The cluster has two sets of servers: 120 nodes for CPU-bound tasks and 10+ nodes for GPU-bound tasks. At this moment, not all of these nodes are available for general computation tasks. However, more will be added in future. The following hardware is installed in the servers:

  • CPU nodes (c1 - c120): Each with 192GB RAM, 2 CPU Intel, 1 SSD for system and 1 SSD for data (2TB).
  • GPU nodes (g1-1 - g1-10): Each with 6 NVIDIA RTX 6000 GPUs, 1024GB RAM, 2 CPU AMD, 1 SSD for system (1TB) and 2 NVMe for data (12TB configured as RAID-0).
  • GPU node (g2-1): One node with 8 NVIDIA A100 80G GPUs, 2TB RAM, 2 AMD EPYC CPUs (256 logical processors), 1 SSD for system (1TB) and 2 NVMe for data (30TB configured as RAID-0).

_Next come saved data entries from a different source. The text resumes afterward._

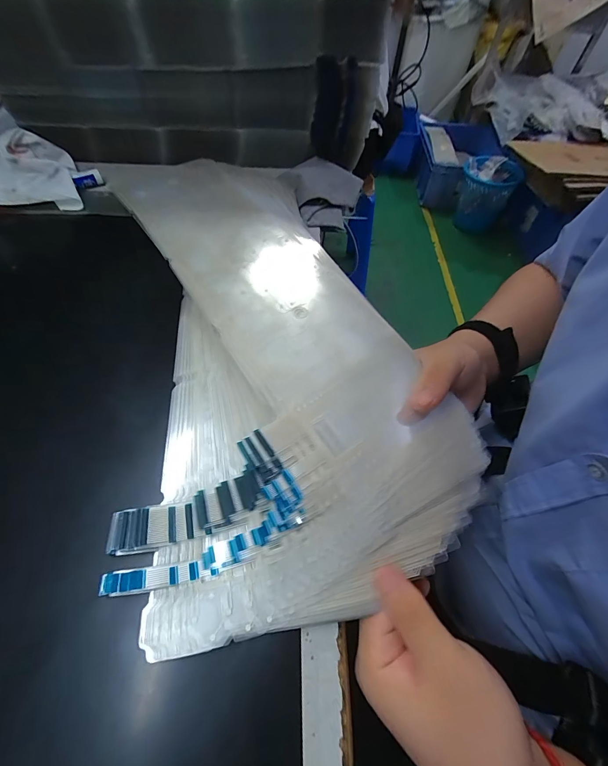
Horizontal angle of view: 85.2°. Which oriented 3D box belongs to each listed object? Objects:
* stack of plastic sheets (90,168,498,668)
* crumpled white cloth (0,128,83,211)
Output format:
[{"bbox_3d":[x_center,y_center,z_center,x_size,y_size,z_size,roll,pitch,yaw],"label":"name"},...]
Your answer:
[{"bbox_3d":[-0.039,-0.070,0.293,0.228,0.024,0.455,-14,60,-10],"label":"stack of plastic sheets"},{"bbox_3d":[-0.338,-0.243,0.383,0.131,0.038,0.112,-15,59,-12],"label":"crumpled white cloth"}]

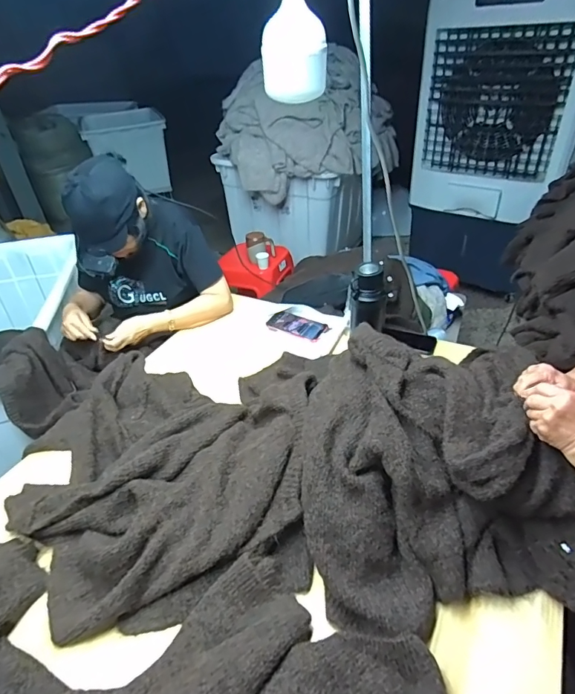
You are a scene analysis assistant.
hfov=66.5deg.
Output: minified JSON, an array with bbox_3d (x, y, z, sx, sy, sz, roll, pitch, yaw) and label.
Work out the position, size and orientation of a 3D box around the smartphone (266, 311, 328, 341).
[{"bbox_3d":[0.025,-0.062,1.229,0.163,0.008,0.075,16,53,21],"label":"smartphone"}]

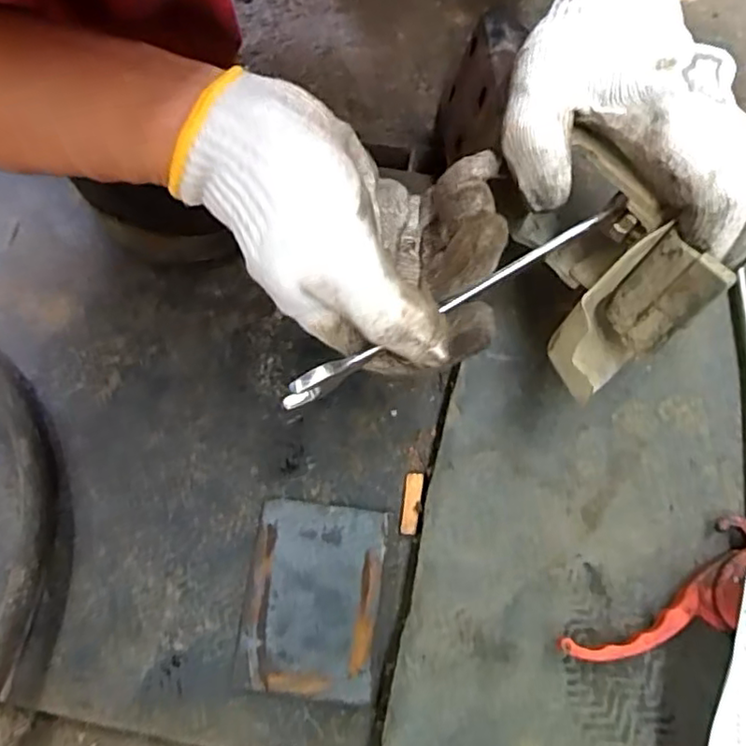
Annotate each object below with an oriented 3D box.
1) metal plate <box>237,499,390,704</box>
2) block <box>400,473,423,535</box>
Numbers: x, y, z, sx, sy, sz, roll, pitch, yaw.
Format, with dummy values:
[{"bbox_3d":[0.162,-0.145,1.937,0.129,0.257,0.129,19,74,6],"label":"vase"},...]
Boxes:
[{"bbox_3d":[-0.032,0.120,0.338,0.070,0.004,0.096,5,72,4],"label":"metal plate"},{"bbox_3d":[0.022,0.074,0.355,0.009,0.005,0.034,8,71,5],"label":"block"}]

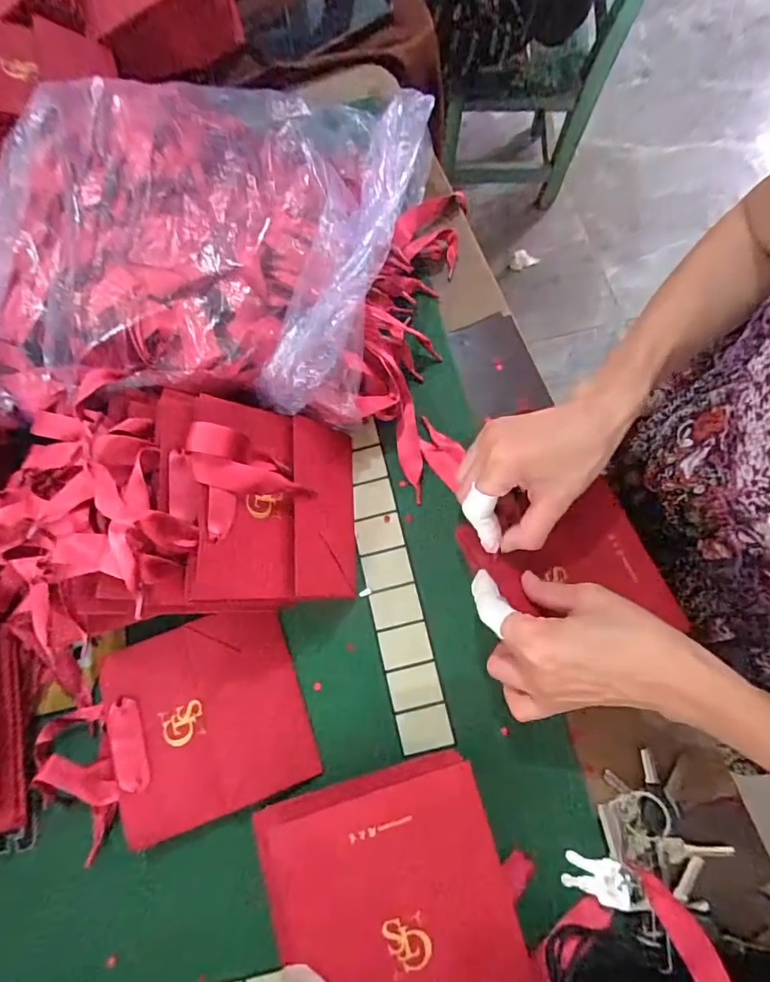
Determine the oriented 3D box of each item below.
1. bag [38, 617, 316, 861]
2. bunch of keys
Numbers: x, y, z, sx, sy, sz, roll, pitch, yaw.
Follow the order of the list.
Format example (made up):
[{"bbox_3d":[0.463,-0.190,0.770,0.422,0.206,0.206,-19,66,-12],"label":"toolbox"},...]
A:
[{"bbox_3d":[-0.161,0.177,0.367,0.188,0.033,0.138,-18,75,-3],"label":"bag"},{"bbox_3d":[0.179,0.254,0.333,0.101,0.027,0.092,-37,77,-8],"label":"bunch of keys"}]

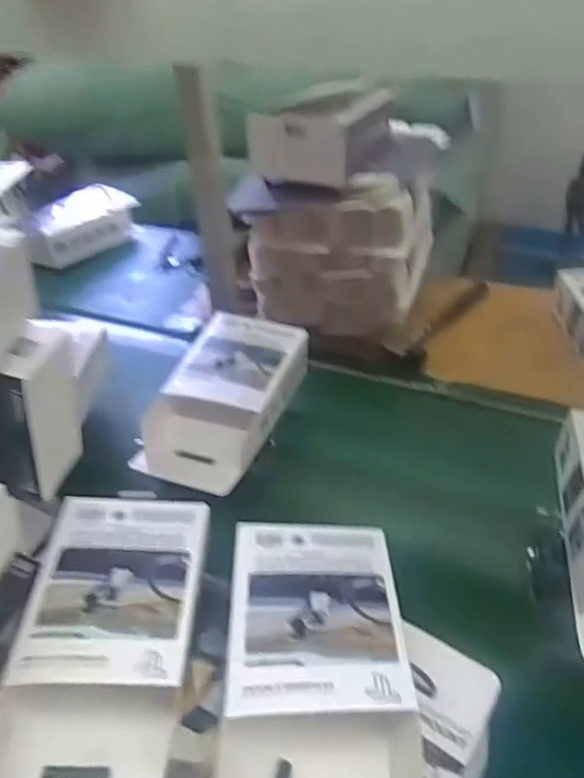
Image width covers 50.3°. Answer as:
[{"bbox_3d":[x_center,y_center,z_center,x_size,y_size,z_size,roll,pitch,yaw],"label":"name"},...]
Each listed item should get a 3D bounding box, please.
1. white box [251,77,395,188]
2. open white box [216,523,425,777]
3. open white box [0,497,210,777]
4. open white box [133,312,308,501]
[{"bbox_3d":[0.046,-0.386,0.936,0.147,0.092,0.193,16,42,22],"label":"white box"},{"bbox_3d":[0.019,0.228,0.481,0.140,0.089,0.254,1,38,4],"label":"open white box"},{"bbox_3d":[-0.147,0.213,0.507,0.141,0.082,0.254,1,38,4],"label":"open white box"},{"bbox_3d":[-0.081,0.010,0.783,0.143,0.082,0.250,16,41,22],"label":"open white box"}]

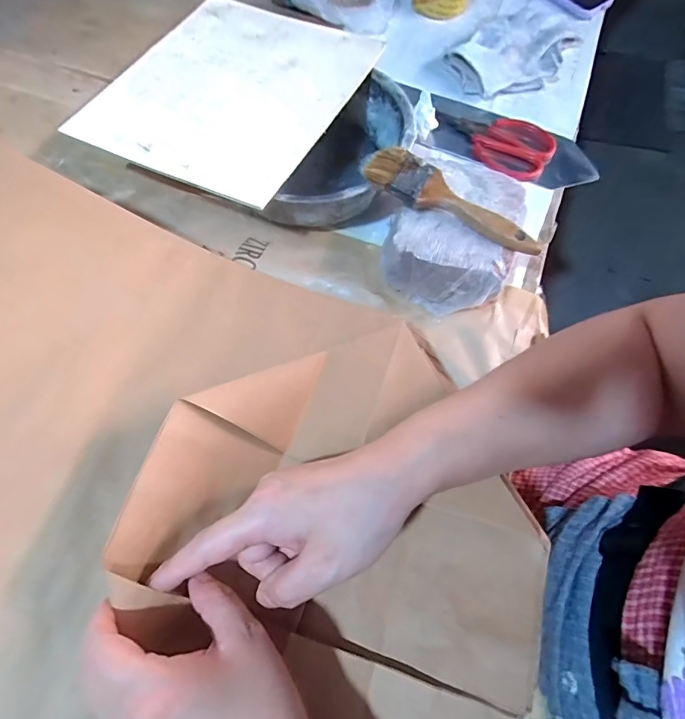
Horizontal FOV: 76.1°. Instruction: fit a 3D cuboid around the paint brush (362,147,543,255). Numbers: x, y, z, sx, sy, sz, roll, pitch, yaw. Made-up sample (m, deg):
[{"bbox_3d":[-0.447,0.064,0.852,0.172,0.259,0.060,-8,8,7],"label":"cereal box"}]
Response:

A subset of these nodes are deployed as a Slurm cluster. Unless instructed otherwise, you should interact with worker nodes using Slurm.

Available software

Short answer: Everything under the sun. You can install software yourself using either a package manager or build / run a container. Containers can even be used e.g. to run a different operating system should you need to. To avoid resource contention we recommend using our resource manager.

Example: To install scikit-learn all you need to do is

conda create -n sklearn-env -c conda-forge scikit-learn
conda activate sklearn-env

Conda and its siblings (anaconda and mamba) provide access to thousands of software packages, you can set up your required software by yourself and even have multiple environments. The conda intro provides a good starting point.